Level
What is a Level?
A Level is the fundamental building block of any Mage application. Think of it as a self-contained scene or stage in your game—it could be a menu screen, a gameplay area, a cutscene, or any distinct section of your experience.
Levels serve several important purposes:
- Organization: They help you structure your game into logical, manageable pieces
- Resource Management: Each level can define its own assets, which are loaded when entering and disposed when leaving
- State Isolation: Levels maintain their own state and lifecycle, making it easier to reason about your game's flow
- Navigation: Combined with the Router, levels enable seamless transitions between different parts of your application
Every level you create must be a class extending Level from mage-engine:
import { Level } from 'mage-engine';
export default class MyLevel extends Level {
onCreate() {
// Your level setup goes here
// Add elements, configure lights, set up physics, etc.
}
}Common Workflows
Setting Up a Basic Level
The most common workflow is creating a level with some 3D elements:
import { Level, Cube, AmbientLight, Scene } from 'mage-engine';
export default class GameLevel extends Level {
onCreate() {
// 1. Add lighting so objects are visible
const light = new AmbientLight({ color: 0xffffff, intensity: 0.8 });
// 2. Create and position your game objects
const player = new Cube(2);
player.setPosition({ x: 0, y: 1, z: 0 });
// 3. Set up the camera
Scene.getCamera().setPosition({ x: 0, y: 5, z: 10 });
}
}Connecting Levels to Your App
Levels don't work in isolation—they need to be registered with the Router so your application knows when to load them:
import { Router } from 'mage-engine';
import MenuLevel from './levels/Menu';
import GameLevel from './levels/Game';
window.addEventListener('load', function() {
// Map URL paths to levels
Router.on('/', MenuLevel); // Landing page shows menu
Router.on('/game', GameLevel); // /game path loads the game
Router.start(config, assets);
});TIP
The Router handles all the complexity of loading assets, transitioning between levels, and cleaning up resources. Learn more about routing here.
Lifecycle Methods
Levels have a predictable lifecycle that helps you manage setup, updates, and cleanup. Understanding this flow is crucial for building robust games.

onCreate()
When it's called: After assets are loaded and the scene is ready.

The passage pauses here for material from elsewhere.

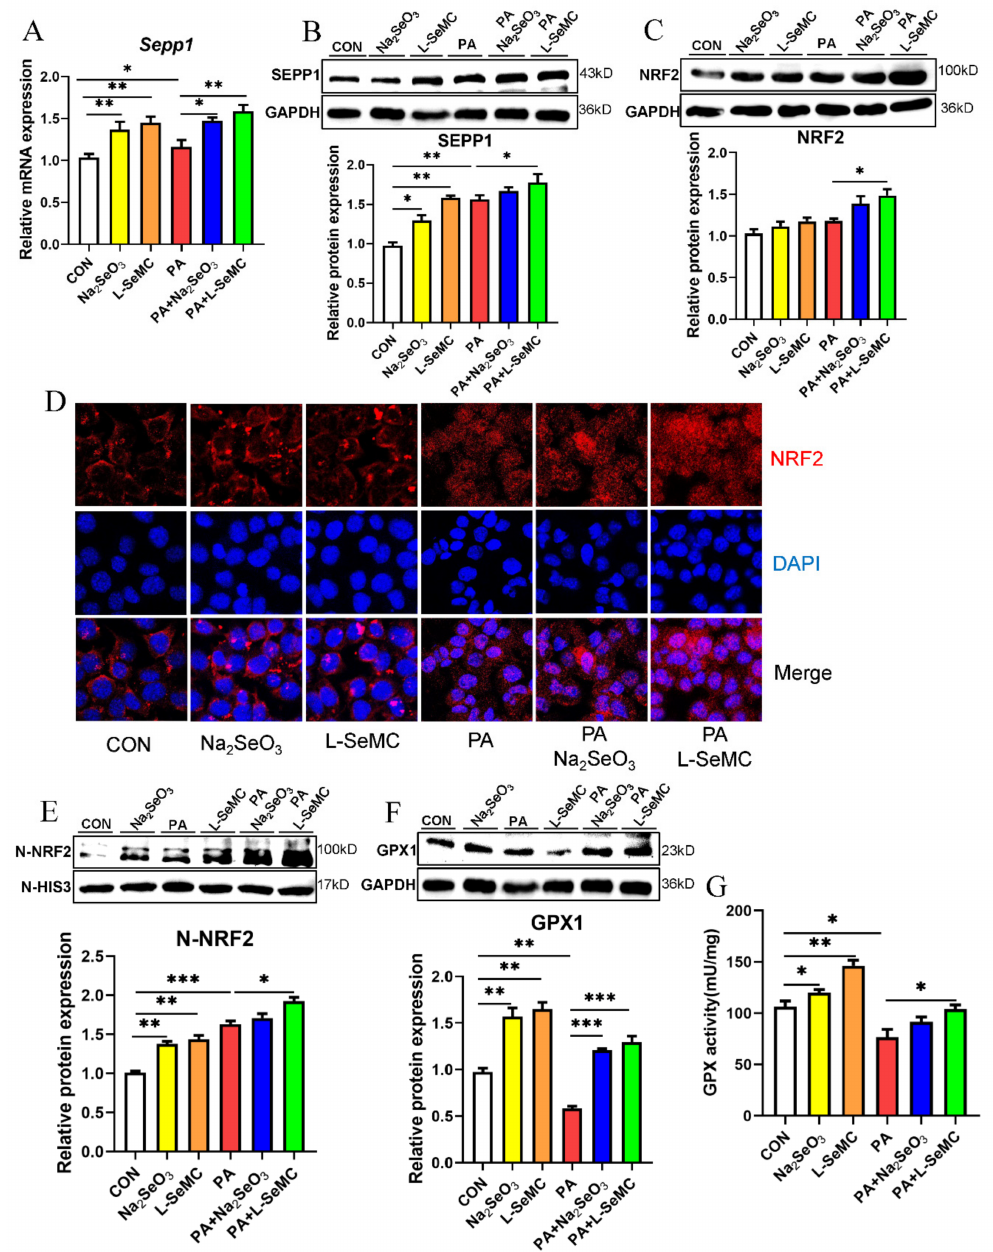
Figure 5. Effects of Na 2 SeO 3 and L-SeMC on the Keap1/Nrf2 pathway in PA-induced AML-12 cells. ( A ) The mRNA level of Sepp1 ( n = 3, ** p < 0.01, * p < 0.05). ( B ) The protein level of SEPP1 ( n = 3, ** p < 0.01, * p < 0.05). ( C ) The total protein level of NRF2 ( n = 3, * p < 0.05). ( D ) The accumulation of NRF2 in the nucleus was detected by immunofluorescence (400 × magnification). ( E ) The nuclear protein level of NRF2 ( n = 3, *** p < 0.001, ** p < 0.01, * p < 0.05). ( F ) The protein level of GPX1 ( n = 3, *** p < 0.001, ** p < 0.01). ( G ) The enzyme activity of GPX1 ( n = 3, ** p < 0.01, * p <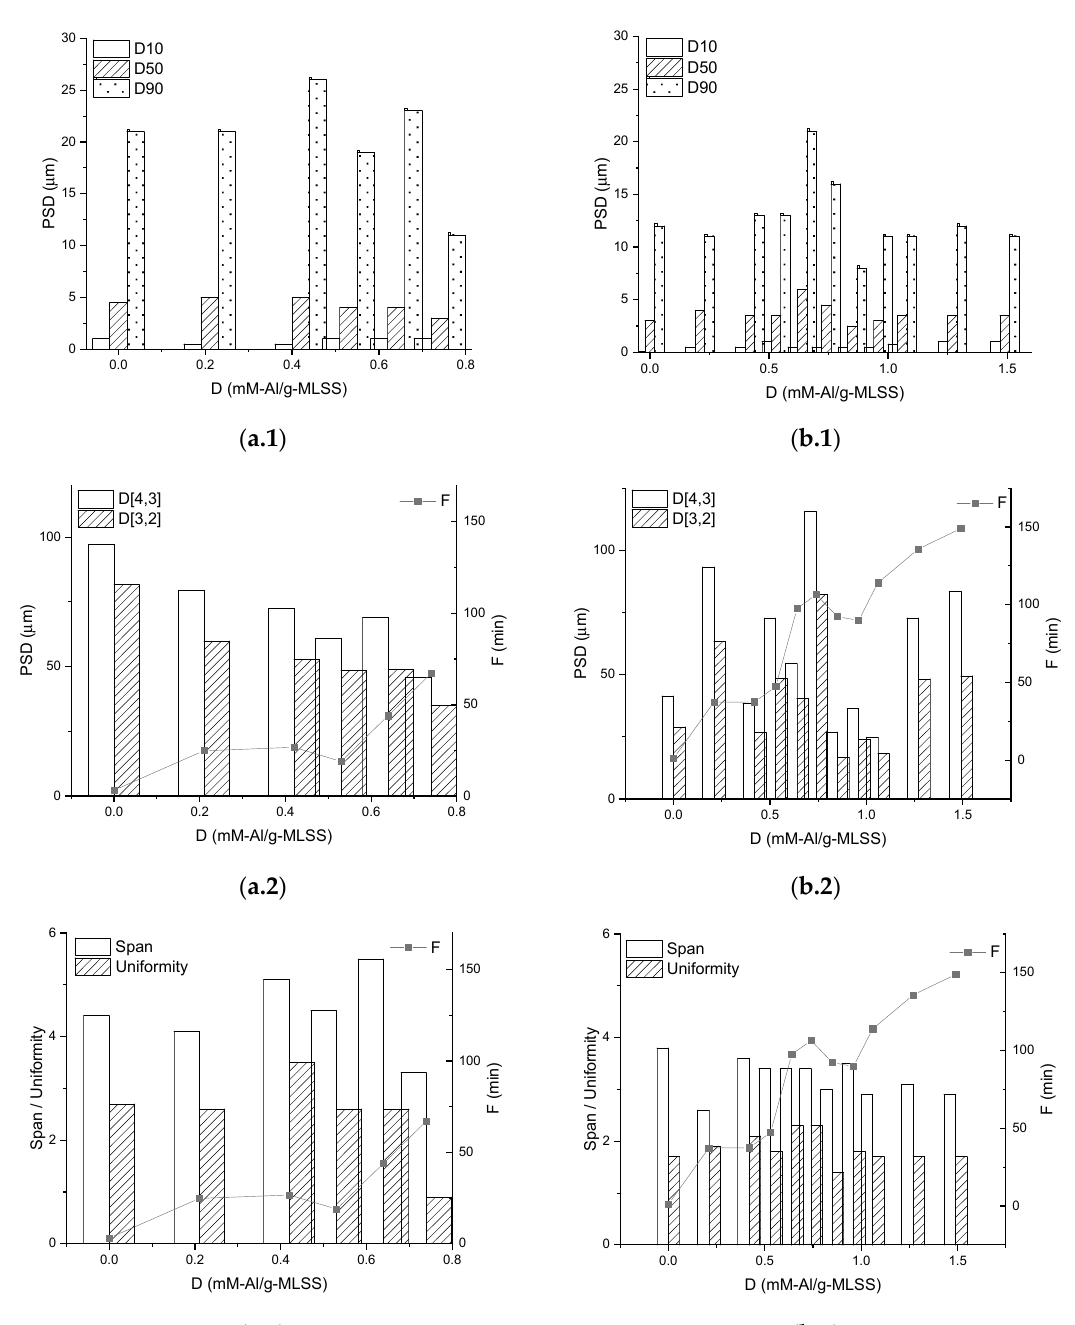
Figure 9. Particle Size Distribution in sediments after Total Recycle Tests with Mixed Liquors from MBBR ( a ) and IFAS ( b ) at different doses of the chemical enhancer, expressed as distribution points ( 1 ), means ( 2 ), span and uniformity ( 3 ).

What to do here: This is your main entry point. Set up your level's elements, configure lighting, enable physics, attach scripts, and prepare everything the player will interact with.
onCreate() {
// Safe to do everything here
this.setupEnvironment();
this.spawnPlayer();
this.initializeUI();
}onUpdate(dt)
When it's called: Every frame, receiving the delta time since the last frame.
What to do here: Handle level-wide logic that doesn't belong to individual elements. For element-specific behavior, prefer using Scripts instead.
onUpdate(dt) {
// Check win/lose conditions
if (this.player.health <= 0) {
Router.go('/game-over');
}
// Update level timer
this.elapsedTime += dt;
}onStateChange(state)
When it's called: Whenever the Redux store is updated.
What to do here: React to global state changes, like updating UI or triggering level events based on game state.
onStateChange(state) {
if (state.game.paused) {
this.pauseAllAnimations();
}
}TIP
For state management patterns, see the State Management guide.
Level Disposal
When navigating away from a level, Mage automatically cleans up resources. You can hook into this process for custom cleanup.
onBeforeDispose()
When it's called: Just before disposal begins.
What to do here: Save state, stop ongoing processes, or prepare for cleanup.
onBeforeDispose() {
// Save player progress before leaving
this.saveProgress();
// Stop any audio
this.backgroundMusic.stop();
}onDispose()
When it's called: After disposal is complete.
What to do here: Final cleanup tasks, like clearing external references.
Working with URL Parameters
Levels can receive configuration through URL query parameters, making them flexible and reusable:
// URL: www.yourgame.com/?difficulty=hard&level=5#/game
export default class GameLevel extends Level {
onCreate() {
// Access URL parameters via this.options
const { difficulty, level } = this.options;
console.log(difficulty); // "hard"
console.log(level); // "5"
this.configureDifficulty(difficulty);
this.loadLevel(level);
}
}API Reference
constructor(options: object)
The constructor receives URL query parameters as an options object, available as this.options.
loadScene(url: string)
Loads a JSON scene file. By default, Mage looks for assets/scenes/${LevelName}.json.
toJSON(): object
Returns a JSON representation of the level, useful for scene export or debugging.